Changes under the hood
Remember that we said most of the marginal gains in performance on a core-per-core basis were derived from improvements in architecture. This slide represents a recap of just what Broadwell, as a base architecture, has to offer. Notable improvements include the ability to run Transactional Synchronization Extensions on the E5, useful for speeding-up database transactions, and this is important since it was disabled in most of the previous generation due to a hardware bug.
Other improvements are standard fare for one generation to the next. It almost goes without saying that buffers are enhanced, prefetching and the branch-prediction unit is revamped and the scheduler given a boost. The same is true of high-performance Xeons as on relatively low-power processors such as the ARM Cortex-A72 which also benefits from the same low-hanging fruit gains.

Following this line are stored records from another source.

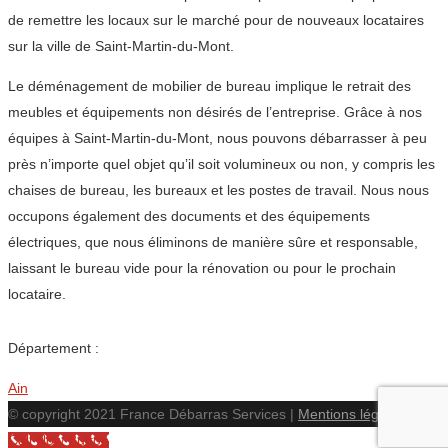
de remettre les locaux sur le marché pour de nouveaux locataires
sur la ville de Saint-Martin-du-Mont.
Le déménagement de mobilier de bureau implique le retrait des
meubles et équipements non désirés de l’entreprise. Grâce à nos
équipes à Saint-Martin-du-Mont, nous pouvons débarrasser à peu
près n’importe quel objet qu’il soit volumineux ou non, y compris les
chaises de bureau, les bureaux et les postes de travail. Nous nous
occupons également des documents et des équipements
électriques, que nous éliminons de manière sûre et responsable,
laissant le bureau vide pour la rénovation ou pour le prochain
locataire.
Département :
Ain
© copyright 2021 France Débarras Services |
Mentions légales
Call Now Button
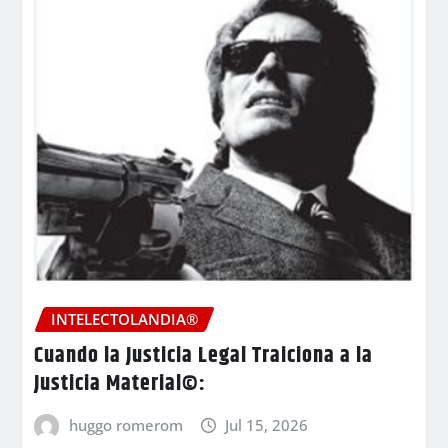
INTELECTOLANDIA®
Cuando la Justicia Legal Traiciona a la
Justicia Material©:
huggo romerom
Jul 15, 2026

Hardware-based cryptography is targeted by the addition of two new instructions - ADX and ADOX - promising significant speed-up in commonly-used keys. Security, in general, sees far more emphasis this time around, too.

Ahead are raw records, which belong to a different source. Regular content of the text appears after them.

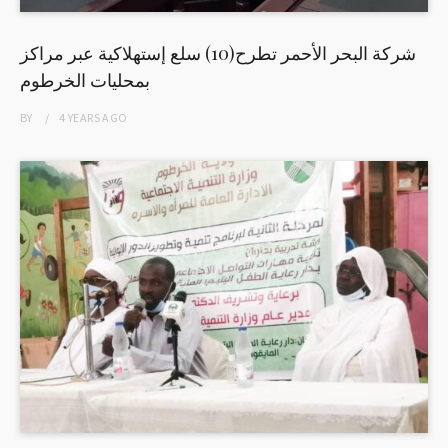
شركة البحر الأحمر تطرح(10) سلع إستهلاكية عبر مراكز
بمحليات الخرطوم
BY
4 YEARS
AGO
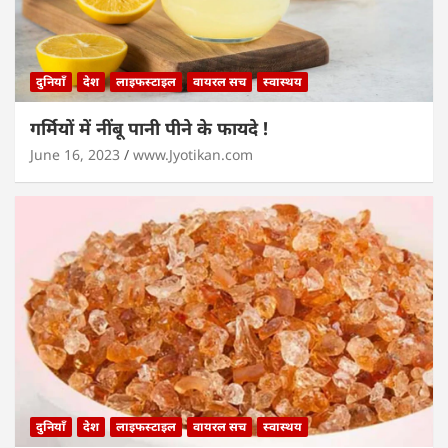
दुनियाँ
देश
लाइफस्टाइल
वायरल सच
स्वास्थय
गर्मियों में नींबू पानी पीने के फायदे !
June 16, 2023
www.Jyotikan.com
दुनियाँ
देश
लाइफस्टाइल
वायरल सच
स्वास्थय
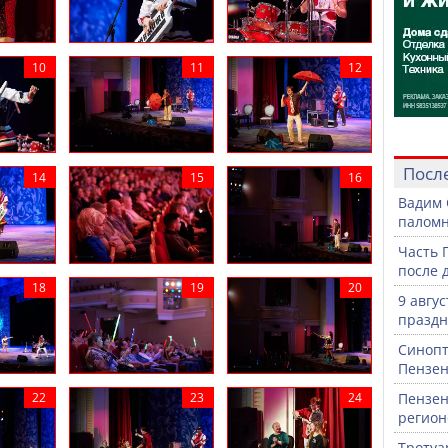
Посл
Вадим 
паломн
Часть 
после 
9 авгу
празд
Синопт
Пензен
Пензен
регион
Тротуа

Turbo frequencies only tell you so much about how a processor performs under various loads. Intel has taken the opportunity to improve the way in which the Xeon E5 v4 performs when processing mixed-usage threads - AVX and non-AVX (scalar) - by enabling the Broadwell processors to run non-AVX code at higher speeds at the same time as concurrently working on AVX code.
This was limited on Haswell because AVX workloads exacted the maximum amount of performance from the chip so it was felt that having higher speeds on scalar threads didn't make sense. That limitation goes with Broadwell, so while it's not an everyday occurrence to run the two types of workloads together, Broadwell manages to keep overall performance a touch higher. Note that pure AVX workloads still run at a lower peak speed than their scalar counterparts.
Then there are other general improvements in performance for specific scenarios. Virtualisation, for example, is given a helping hand by posted interrupts, meaning that they're bunched together and delivered in one fell swoop rather than having the virtual machine exit each and every time. This coupled with a reduction in entry/exit latency of around 20 per cent - 400 cycles vs. 500 cycles on Haswell - should offer a better virtualised experience.
Intel is also taking the opportunity with the E5 v4 launch to issue upgraded software called Resource Director Technology (RDT) that, for Broadwell-EP, monitors cache and fine-grained memory usage on a per-thread/app basis within normal and virtual machine environments. The point of RDT is that it should provide better information for scheduling and load balancing by understanding just how the last-level cache is occupied and working on a continual basis. Point is, with up to 55MB of LLC and lots of bandwidth from a quad-channel memory architecture running at 2,400MHz, Intel believes there needs to be a better way in which to optimise workloads; RDT is a first step in that aim.